*Exercise:*
Write out the data from the beginning through the line containing "Sport Tourism", including that line. Leave out the pictures.

##############################

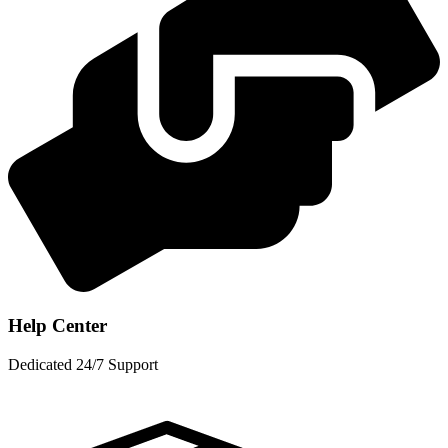
Help Center
Dedicated 24/7 Support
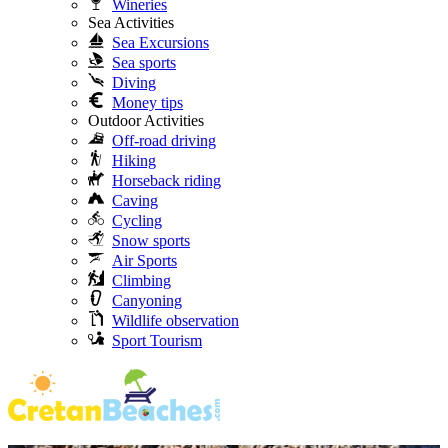
Wineries
Sea Activities
Sea Excursions
Sea sports
Diving
Money tips
Outdoor Activities
Off-road driving
Hiking
Horseback riding
Caving
Cycling
Snow sports
Air Sports
Climbing
Canyoning
Wildlife observation
Sport Tourism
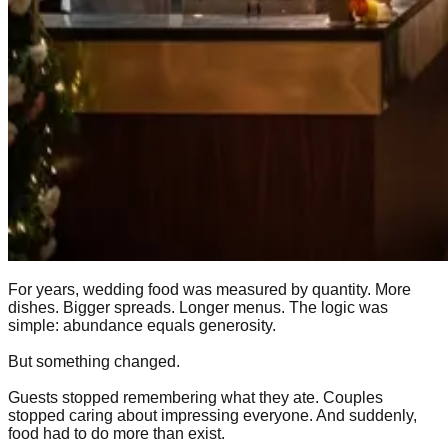
For years, wedding food was measured by quantity. More
dishes. Bigger spreads. Longer menus. The logic was
simple: abundance equals generosity.
But something changed.
Guests stopped remembering what they ate. Couples
stopped caring about impressing everyone. And suddenly,
food had to do more than exist.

##############################

*Response below:*
Help Center
Dedicated 24/7 Support
Wineries
Sea Activities
Sea Excursions
Sea sports
Diving
Money tips
Outdoor Activities
Off-road driving
Hiking
Horseback riding
Caving
Cycling
Snow sports
Air Sports
Climbing
Canyoning
Wildlife observation
Sport Tourism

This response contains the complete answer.